Les juges précisent également que l’ensemble de l’univers publicitaire du dispositif IQOS rappelle le tabac, que ce soit sur Internet où le produit est « présenté comme une alternative à la cigarette pour les fumeurs souhaitant poursuivre leur consommation de tabac », ou sur les lieux de vente où l’ensemble des publicités apposées renvoient au tabac que le dispositif permet de consommer.
Une stratégie marketing qui a des répercussions sur la consommation de tabac
La Cour d’Appel indique que la stratégie publicitaire déployée en France autour de ce produit découle d’une stratégie mondiale coordonnée par Philip Morris International. Pour les juges, ces campagnes publicitaires ont été effectuées « en pleine connaissance de cause par des sociétés parfaitement conseillées et au fait de la législation en vigueur –ici en France- » et « qu’elle a eu un impact certain sur la consommation de tabac au vu de l’évolution de la part présentée par le produit IQOS dans les ventes du groupe, soit 18,7 % en 2021 et 32,1% en 2022 » (Ici : ventes au niveau mondial)

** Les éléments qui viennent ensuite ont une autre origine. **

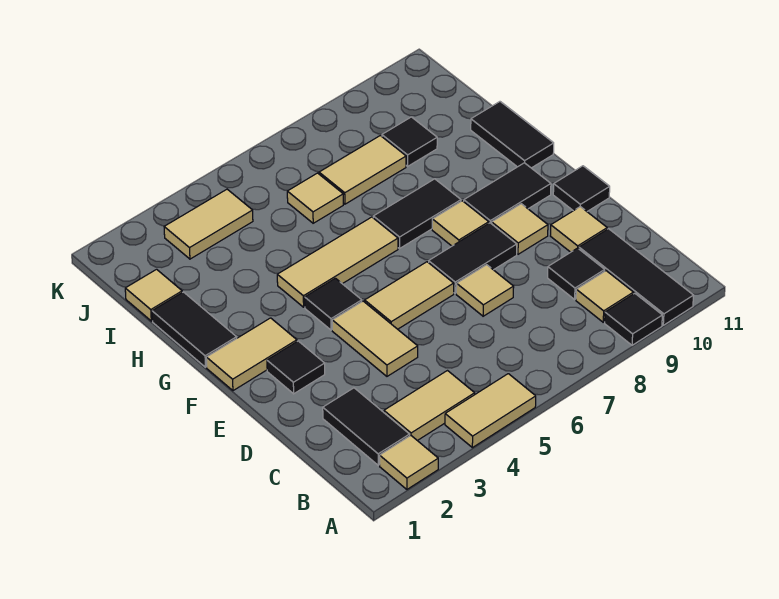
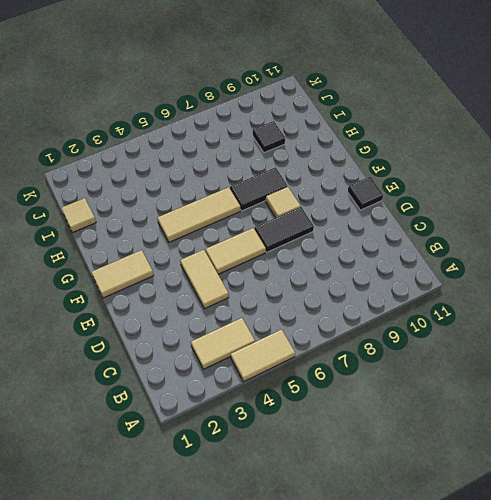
none -> tan 1x1 tile [380,435,438,489]
none -> black 1x1 tile [605,293,662,345]
none -> black 1x3 tile [579,229,694,325]

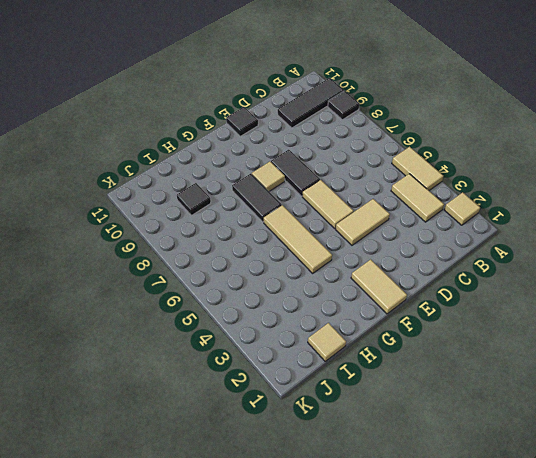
none -> black 1x2 tile [323,388,410,465]
none -> tan 1x1 tile [576,271,633,322]
none -> black 1x1 tile [548,248,605,299]

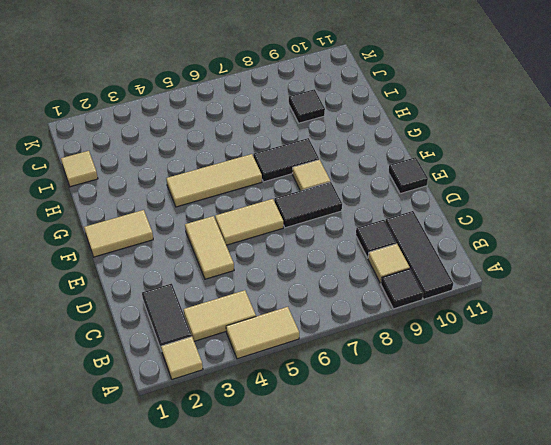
none -> tan 1x1 tile [456,265,514,316]
none -> tan 1x1 tile [551,207,607,252]
none -> black 1x1 tile [267,341,325,394]

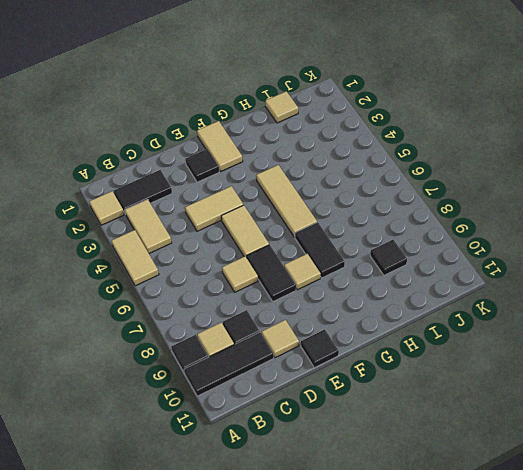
none -> tan 1x1 tile [492,204,548,254]
none -> black 1x1 tile [305,278,362,330]
none -> black 1x2 tile [464,163,551,224]

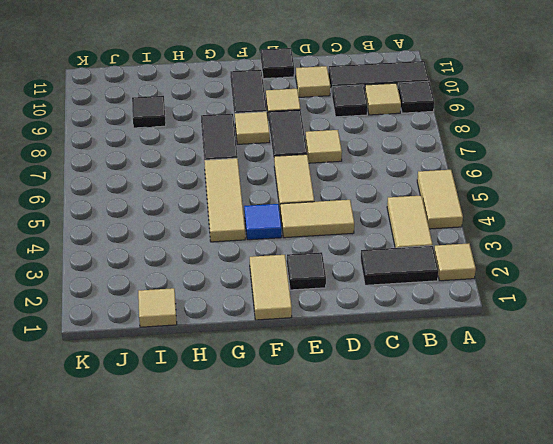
blue 1x1 tile [244,204,282,240] -> black 1x1 tile [305,278,362,330]
none -> black 1x2 tile [152,292,237,367]
none -> black 1x2 tile [471,102,554,168]
none -> tan 1x1 tile [287,173,343,223]

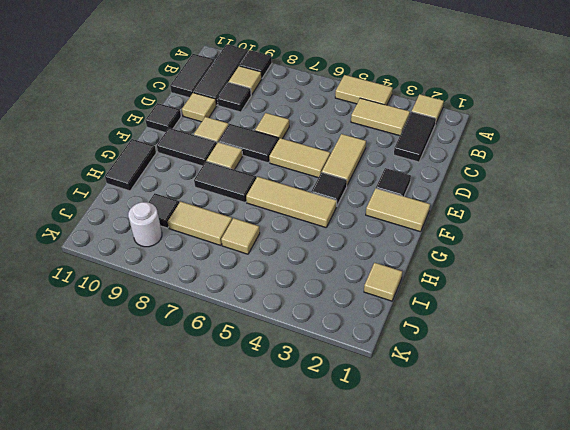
black 1x2 tile [170,54,215,98] -> black 1x2 tile moved to [152,292,237,367]
white 1x1 round brick [128,202,162,247] -> none
none -> tan 1x2 tile [164,189,253,259]

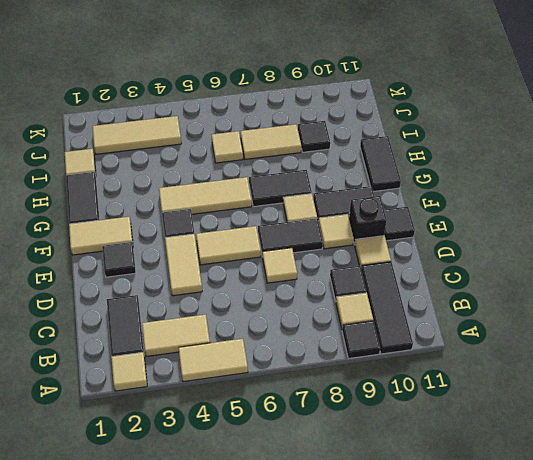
black 1x1 brick [349,196,387,245] -> none
tan 1x3 tile [92,116,181,154] -> tan 1x2 tile [164,189,253,259]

En 2014, Philip Morris a entamé un virage stratégique en ce qui concerne son positionnement en annonçant vouloir œuvrer pour parvenir à un « monde sans fumée ». Cette nouvelle approche s’inscrit dans un contexte de réglementations de plus en plus strictes dans la plupart des pays dans le monde qui se traduisent par une baisse des taux de tabagisme. À cela s’ajoutent le développement de poursuites judiciaires problématiques pour l’image de l’entreprise et la nécessité de rester attractive pour les investisseurs. Le changement intervenu se traduit par la mise sur le marché de nouveaux produits du tabac et de la nicotine, promus de manière agressive, à l’instar du tabac chauffé, des produits du vapotage et des sachets de nicotine regroupés sous la dénomination de « produits sans combustion ». Le fabricant conçoit l’ensemble de ses produits comme autant de guichets d’entrée possibles dans l’addiction à la nicotine et comme des moyens permettant d’éviter l’arrêt du tabac chez les consommateurs actuels tout en améliorant son image et ses marges bénéficiaires.

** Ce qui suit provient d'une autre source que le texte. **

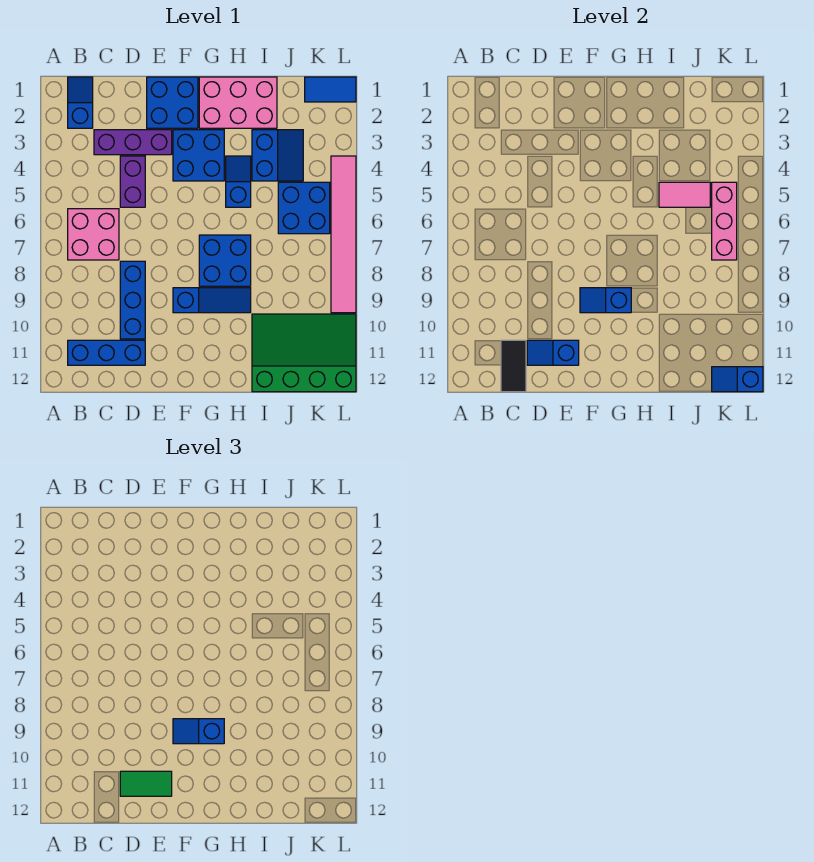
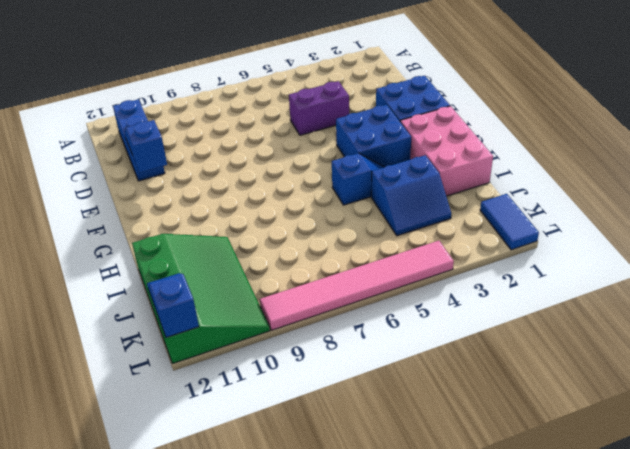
none -> blue 1x2 slope [68,77,93,128]
none -> pink 2x2 brick [68,209,119,260]
none -> purple 1x3 brick [94,130,172,155]

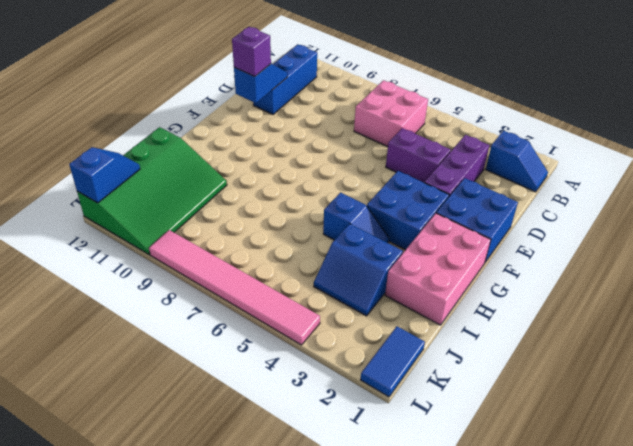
purple 1x1 brick [232,27,271,76] -> green 1x2 tile [120,771,172,796]
none -> blue 1x3 brick [120,261,145,339]
none -> blue 1x3 slope [173,288,251,313]
none -> blue 2x2 brick [199,235,251,286]

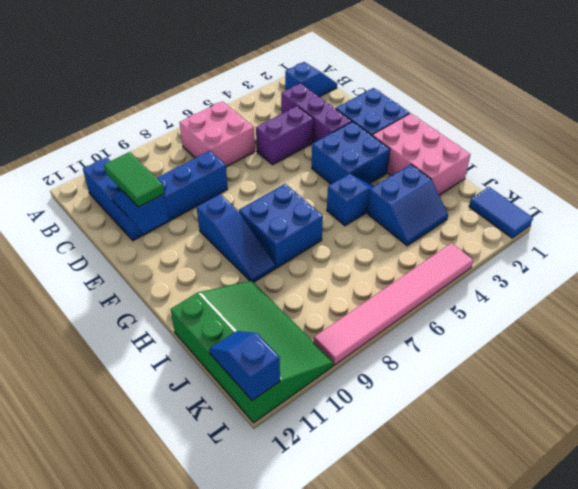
none -> blue 2x2 brick [278,182,330,234]
none -> black 1x2 tile [501,340,526,392]
none -> blue 1x2 slope [580,288,631,313]

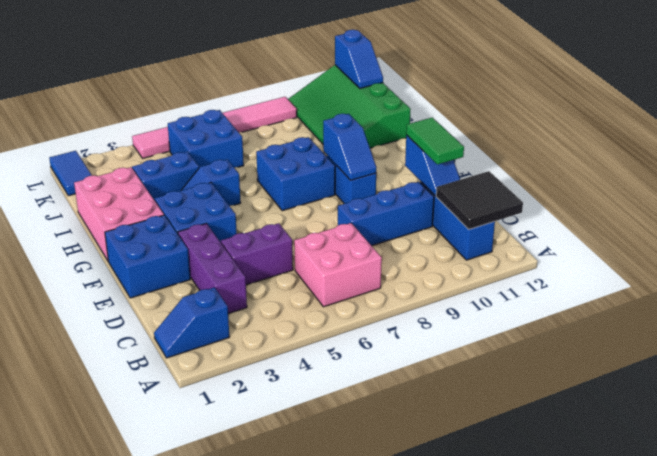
black 2x2 tile [436,171,523,229] -> black 1x2 tile [501,340,526,392]
none -> pink 1x2 tile [659,182,710,207]
none -> pink 1x3 brick [712,182,737,260]
none -> blue 1x2 slope [173,719,224,744]

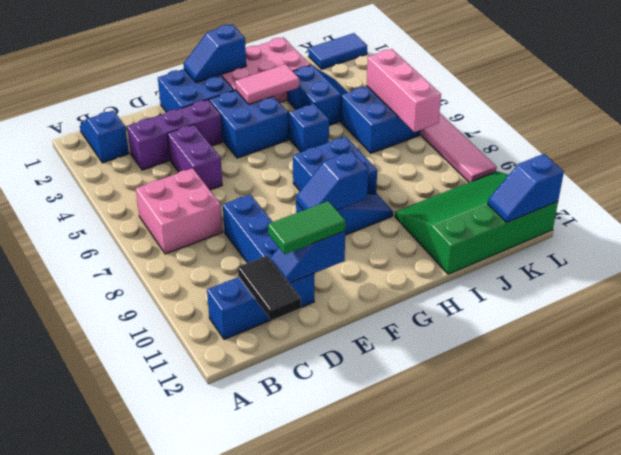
blue 1x2 slope [183,24,246,83] -> blue 1x2 slope moved to [173,719,224,744]
pink 1x2 tile [235,64,299,104] -> pink 1x2 tile moved to [659,182,710,207]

Pour le CNCT, cette décision est primordiale et est susceptible de « constituer une jurisprudence pour d’autres pays où le dispositif IQOS est activement promu et mine les objectifs de réduction du tabagisme »[1]. Si la consommation de tabac chauffé est en hausse en France, elle reste marginale comparée à d’autres pays dont la législation reste particulièrement souple à l’égard de ces produits. Une récente étude menée au Pakistan a montré que 13% des adultes consommaient régulièrement un produit du tabac chauffé[2].
©Génération Sans TabacAE
[1] Communiqué de presse, Philip Morris condamné à 900 000€ d’amende pour publicité en faveur de l’IQOS, publié le 9 juillet 2024, consulté le 10 juillet 2024
[2] Irshad HA, Jehanzeb H, Raja S, Saleem U, Shaikh WA, Shahzad A, Amirali A, Iqbal N, Khan JA. Heated tobacco products- well known or well understood? A national cross-sectional study on knowledge, attitudes and usage in Pakistan. BMC Public Health. 2024 May 16;24(1):1328. doi: 10.1186/s12889-024-18825-y. PMID: 38755586; PMCID: PMC11100178.